» **PROBLEM**:
Which lines of the data hold the word "that"? Copy all of them.
•••
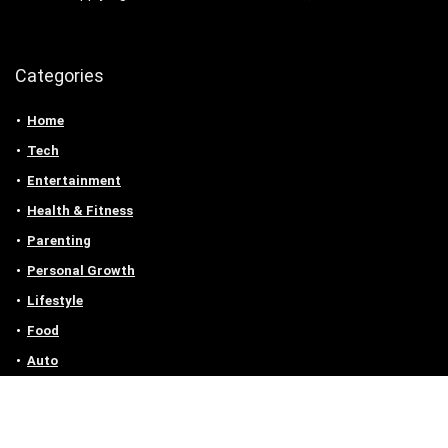
Categories
Home
Tech
Entertainment
Health & Fitness
Parenting
Personal Growth
Lifestyle
Food
Auto
eLearning
Privacy Policy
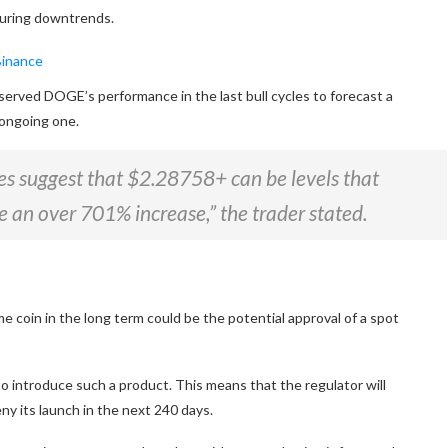
 during downtrends.
served
DOGE’s performance in the last bull cycles to forecast a
e ongoing one.
es suggest that $2.28758+ can be levels that
e an over 701% increase,” the trader stated.
e coin in the long term could be the potential approval of a spot
to introduce such a product.
This
means that
the regulator will
ny its launch in the next 240 days.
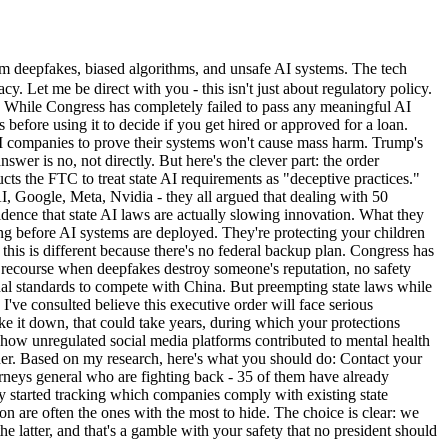
m deepfakes, biased algorithms, and unsafe AI systems. The tech
y. Let me be direct with you - this isn't just about regulatory policy.
ity: While Congress has completely failed to pass any meaningful AI
before using it to decide if you get hired or approved for a loan.
 AI companies to prove their systems won't cause mass harm. Trump's
swer is no, not directly. But here's the clever part: the order
ucts the FTC to treat state AI requirements as "deceptive practices."
, Google, Meta, Nvidia - they all argued that dealing with 50
vidence that state AI laws are actually slowing innovation. What they
ting before AI systems are deployed. They're protecting your children
his is different because there's no federal backup plan. Congress has
 no recourse when deepfakes destroy someone's reputation, no safety
nal standards to compete with China. But preempting state laws while
 I've consulted believe this executive order will face serious
ike it down, that could take years, during which your protections
 how unregulated social media platforms contributed to mental health
igher. Based on my research, here's what you should do: Contact your
torneys general who are fighting back - 35 of them have already
dy started tracking which companies comply with existing state
on are often the ones with the most to hide. The choice is clear: we
 latter, and that's a gamble with your safety that no president should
•••
» **RESULT BELOW**:
es suggest that $2.28758+ can be levels that
means that
, Google, Meta, Nvidia - they all argued that dealing with 50
vidence that state AI laws are actually slowing innovation. What they
ike it down, that could take years, during which your protections
 latter, and that's a gamble with your safety that no president should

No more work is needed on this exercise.